Pharmaceutical company Bayer has recently introduced a new blood glucose monitor for kids with diabetes. The device, called “Didget,” tries to encourage good monitoring habits by rewarding users with points based on the frequency and regularity of their blood checks.
This kind of reward system—offering some intangible gold star for desired user behavior—is quite familiar. It shows up in everything from video games to brand loyalty programs. Where the Didget is interesting is in how these points are used: kids can redeem them for items, costumes and other unlockables in a Nintendo DS game that comes with the device. Didget itself plugs into the Game Boy Advance cartridge slot on compatible DS systems, allowing the DS game to read the relevant data directly from the device.
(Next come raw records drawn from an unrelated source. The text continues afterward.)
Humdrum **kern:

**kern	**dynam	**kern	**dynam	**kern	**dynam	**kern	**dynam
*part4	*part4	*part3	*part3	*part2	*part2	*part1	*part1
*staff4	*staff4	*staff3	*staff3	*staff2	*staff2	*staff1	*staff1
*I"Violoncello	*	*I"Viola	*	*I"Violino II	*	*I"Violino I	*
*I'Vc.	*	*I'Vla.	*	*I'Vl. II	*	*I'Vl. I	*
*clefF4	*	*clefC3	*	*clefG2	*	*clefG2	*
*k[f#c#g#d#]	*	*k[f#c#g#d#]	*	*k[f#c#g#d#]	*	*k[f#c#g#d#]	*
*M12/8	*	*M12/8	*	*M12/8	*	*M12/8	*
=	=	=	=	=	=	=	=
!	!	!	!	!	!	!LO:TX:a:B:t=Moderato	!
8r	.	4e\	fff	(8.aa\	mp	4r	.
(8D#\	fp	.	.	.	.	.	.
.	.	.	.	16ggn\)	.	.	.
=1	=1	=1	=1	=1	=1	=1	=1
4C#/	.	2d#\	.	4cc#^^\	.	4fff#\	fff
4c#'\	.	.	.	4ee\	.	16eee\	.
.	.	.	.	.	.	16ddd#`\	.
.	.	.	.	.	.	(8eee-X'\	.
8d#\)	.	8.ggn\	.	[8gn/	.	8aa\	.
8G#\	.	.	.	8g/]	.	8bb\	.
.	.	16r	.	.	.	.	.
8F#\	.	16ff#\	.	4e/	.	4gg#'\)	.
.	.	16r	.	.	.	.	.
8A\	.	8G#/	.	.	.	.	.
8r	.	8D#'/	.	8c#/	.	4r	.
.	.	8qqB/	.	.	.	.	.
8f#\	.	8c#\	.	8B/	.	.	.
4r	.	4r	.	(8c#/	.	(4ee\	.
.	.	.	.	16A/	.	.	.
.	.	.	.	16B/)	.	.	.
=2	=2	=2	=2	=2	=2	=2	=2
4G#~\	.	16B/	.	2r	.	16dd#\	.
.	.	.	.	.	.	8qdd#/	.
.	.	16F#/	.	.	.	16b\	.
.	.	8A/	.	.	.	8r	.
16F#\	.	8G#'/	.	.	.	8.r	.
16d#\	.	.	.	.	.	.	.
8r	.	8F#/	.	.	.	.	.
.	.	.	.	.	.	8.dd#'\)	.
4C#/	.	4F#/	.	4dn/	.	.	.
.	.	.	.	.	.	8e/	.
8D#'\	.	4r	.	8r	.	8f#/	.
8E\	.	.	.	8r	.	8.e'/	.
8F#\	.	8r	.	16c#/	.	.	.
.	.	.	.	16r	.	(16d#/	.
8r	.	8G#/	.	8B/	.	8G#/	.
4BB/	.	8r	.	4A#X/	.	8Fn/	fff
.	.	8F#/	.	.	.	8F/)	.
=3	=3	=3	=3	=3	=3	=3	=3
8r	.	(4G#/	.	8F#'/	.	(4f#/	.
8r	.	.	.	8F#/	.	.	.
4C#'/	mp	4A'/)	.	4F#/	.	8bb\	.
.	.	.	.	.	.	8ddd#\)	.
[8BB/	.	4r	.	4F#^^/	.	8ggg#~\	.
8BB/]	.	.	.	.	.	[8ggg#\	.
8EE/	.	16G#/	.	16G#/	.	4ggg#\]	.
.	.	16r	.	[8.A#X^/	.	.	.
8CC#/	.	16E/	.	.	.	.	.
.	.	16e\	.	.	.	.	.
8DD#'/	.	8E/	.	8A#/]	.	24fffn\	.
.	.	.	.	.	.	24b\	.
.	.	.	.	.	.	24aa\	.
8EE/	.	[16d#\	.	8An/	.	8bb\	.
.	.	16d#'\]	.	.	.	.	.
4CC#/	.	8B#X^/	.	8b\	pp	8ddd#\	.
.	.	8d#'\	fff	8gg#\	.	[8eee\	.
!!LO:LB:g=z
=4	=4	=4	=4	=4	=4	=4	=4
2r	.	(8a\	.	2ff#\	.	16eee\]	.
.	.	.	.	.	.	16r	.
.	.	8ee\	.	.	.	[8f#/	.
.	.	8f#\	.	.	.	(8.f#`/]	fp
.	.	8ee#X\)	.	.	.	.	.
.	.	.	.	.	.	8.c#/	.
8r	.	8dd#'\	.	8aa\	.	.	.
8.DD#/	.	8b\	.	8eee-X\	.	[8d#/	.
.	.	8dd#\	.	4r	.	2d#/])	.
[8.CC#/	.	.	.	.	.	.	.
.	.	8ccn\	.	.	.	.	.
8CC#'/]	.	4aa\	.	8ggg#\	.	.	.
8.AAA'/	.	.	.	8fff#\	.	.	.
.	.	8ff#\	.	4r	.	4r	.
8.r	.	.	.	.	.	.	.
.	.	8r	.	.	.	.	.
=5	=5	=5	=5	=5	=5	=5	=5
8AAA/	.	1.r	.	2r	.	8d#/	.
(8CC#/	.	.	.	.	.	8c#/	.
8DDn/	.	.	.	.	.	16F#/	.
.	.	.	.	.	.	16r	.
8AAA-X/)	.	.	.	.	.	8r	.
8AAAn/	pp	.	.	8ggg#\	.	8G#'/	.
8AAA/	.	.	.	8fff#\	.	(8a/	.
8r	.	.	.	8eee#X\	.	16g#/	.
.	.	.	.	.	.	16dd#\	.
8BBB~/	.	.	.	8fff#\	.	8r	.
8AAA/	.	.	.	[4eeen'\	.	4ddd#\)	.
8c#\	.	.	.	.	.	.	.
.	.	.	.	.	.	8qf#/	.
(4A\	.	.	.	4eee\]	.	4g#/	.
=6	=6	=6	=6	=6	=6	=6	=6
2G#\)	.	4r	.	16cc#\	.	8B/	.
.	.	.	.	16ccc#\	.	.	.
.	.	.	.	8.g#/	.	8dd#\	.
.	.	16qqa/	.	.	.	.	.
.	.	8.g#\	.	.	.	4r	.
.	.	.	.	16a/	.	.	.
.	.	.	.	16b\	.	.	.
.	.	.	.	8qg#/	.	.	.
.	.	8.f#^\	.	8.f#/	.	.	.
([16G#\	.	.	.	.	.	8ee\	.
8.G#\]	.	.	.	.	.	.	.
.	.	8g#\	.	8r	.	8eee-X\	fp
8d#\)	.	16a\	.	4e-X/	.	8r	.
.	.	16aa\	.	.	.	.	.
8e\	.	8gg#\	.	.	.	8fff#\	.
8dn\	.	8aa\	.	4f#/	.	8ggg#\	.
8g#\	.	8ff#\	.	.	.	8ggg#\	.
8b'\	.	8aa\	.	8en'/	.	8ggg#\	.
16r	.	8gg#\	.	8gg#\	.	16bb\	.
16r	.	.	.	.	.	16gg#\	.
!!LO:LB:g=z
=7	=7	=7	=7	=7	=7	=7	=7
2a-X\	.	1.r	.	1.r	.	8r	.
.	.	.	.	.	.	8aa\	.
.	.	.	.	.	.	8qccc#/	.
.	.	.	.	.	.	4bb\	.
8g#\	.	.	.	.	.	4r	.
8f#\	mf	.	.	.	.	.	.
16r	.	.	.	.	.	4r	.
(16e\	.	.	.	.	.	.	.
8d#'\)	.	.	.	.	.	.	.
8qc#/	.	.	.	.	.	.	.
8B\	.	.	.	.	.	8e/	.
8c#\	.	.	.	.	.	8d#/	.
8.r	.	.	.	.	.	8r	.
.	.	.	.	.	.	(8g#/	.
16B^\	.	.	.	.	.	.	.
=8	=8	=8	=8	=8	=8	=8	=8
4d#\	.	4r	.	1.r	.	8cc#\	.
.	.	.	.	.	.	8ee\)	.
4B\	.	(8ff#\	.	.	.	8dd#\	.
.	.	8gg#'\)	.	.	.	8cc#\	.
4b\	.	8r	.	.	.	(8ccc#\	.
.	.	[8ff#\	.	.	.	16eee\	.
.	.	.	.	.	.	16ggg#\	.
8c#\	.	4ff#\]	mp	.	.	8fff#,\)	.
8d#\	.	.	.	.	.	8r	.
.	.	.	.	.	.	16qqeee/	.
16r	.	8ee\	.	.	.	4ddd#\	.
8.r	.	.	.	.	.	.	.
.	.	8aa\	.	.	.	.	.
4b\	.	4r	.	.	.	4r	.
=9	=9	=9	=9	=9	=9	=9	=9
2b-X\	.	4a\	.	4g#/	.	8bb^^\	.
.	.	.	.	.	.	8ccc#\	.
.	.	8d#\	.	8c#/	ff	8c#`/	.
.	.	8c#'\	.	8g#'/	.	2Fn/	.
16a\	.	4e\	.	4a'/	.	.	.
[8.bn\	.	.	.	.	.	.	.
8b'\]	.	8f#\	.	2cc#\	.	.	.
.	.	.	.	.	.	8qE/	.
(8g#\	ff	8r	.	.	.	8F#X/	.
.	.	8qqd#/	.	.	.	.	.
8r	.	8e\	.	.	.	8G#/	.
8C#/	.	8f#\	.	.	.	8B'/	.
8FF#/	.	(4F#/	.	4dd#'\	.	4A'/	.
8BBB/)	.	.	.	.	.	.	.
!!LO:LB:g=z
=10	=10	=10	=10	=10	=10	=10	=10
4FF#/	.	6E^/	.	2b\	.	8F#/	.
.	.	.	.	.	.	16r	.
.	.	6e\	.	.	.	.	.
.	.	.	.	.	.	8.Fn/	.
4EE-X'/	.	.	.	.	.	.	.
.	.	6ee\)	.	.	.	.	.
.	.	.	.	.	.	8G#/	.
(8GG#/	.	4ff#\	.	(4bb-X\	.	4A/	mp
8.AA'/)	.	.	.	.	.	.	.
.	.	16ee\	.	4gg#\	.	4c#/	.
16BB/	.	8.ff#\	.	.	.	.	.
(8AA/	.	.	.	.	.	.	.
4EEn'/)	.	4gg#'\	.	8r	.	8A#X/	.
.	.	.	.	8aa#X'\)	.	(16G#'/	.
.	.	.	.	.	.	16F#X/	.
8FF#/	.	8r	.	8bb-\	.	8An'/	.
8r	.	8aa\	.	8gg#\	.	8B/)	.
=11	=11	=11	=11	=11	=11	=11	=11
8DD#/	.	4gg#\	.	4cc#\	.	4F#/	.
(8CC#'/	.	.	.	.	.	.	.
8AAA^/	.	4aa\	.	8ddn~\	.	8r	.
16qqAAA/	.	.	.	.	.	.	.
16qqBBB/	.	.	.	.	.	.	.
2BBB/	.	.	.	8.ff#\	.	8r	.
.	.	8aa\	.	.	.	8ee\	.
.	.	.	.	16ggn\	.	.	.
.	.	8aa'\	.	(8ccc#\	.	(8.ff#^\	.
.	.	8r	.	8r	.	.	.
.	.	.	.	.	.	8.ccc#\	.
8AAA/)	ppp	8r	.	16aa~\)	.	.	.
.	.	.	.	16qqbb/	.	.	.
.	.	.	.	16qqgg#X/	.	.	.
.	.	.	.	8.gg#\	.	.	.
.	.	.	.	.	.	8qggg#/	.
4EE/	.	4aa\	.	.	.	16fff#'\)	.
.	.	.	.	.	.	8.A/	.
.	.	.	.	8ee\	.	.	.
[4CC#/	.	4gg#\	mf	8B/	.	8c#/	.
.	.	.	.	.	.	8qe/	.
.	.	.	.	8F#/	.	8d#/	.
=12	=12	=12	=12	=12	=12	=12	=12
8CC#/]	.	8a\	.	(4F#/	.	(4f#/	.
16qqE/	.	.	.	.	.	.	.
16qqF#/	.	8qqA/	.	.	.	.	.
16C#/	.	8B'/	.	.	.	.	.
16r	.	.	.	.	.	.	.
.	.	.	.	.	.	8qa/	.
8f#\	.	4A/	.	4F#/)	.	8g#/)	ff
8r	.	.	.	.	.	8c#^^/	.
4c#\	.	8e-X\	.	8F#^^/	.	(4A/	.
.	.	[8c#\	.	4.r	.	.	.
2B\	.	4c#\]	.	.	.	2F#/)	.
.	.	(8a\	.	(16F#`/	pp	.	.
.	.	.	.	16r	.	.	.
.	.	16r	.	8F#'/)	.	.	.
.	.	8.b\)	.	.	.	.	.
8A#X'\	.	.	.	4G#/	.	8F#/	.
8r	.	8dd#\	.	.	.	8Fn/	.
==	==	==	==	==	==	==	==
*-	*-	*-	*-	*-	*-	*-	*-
You can check out a fairly comprehensive introduction to the Didget on Bayer’s website. It’s worth watching both the “for kids” and the “for health care professionals” intros. The kid-focused version talks about the game and how the reward mechanism works, while the health care version explains the ultimate goal behind introducing this kind of video game reward system: better lifelong health due to good health care habits developed early.
Whether the Didget succeeds in encouraging this kind of behavior will of course depend partly on the quality of the related game, Knock ‘Em Downs: World’s Fair, and on whether the in-game rewards for monitoring are meaningful. I’d be very interested to hear from anyone who has seen or used a Didget, or who has played the game that accompanies it. This is a clear application of the “game-like motivational systems” approach to teaching with video games (see this past blog post for more). Incidentally, that post led to a much longer paper which will soon be published in the online journal Currents in Electronic Literacy… my first professional publication. Self-props!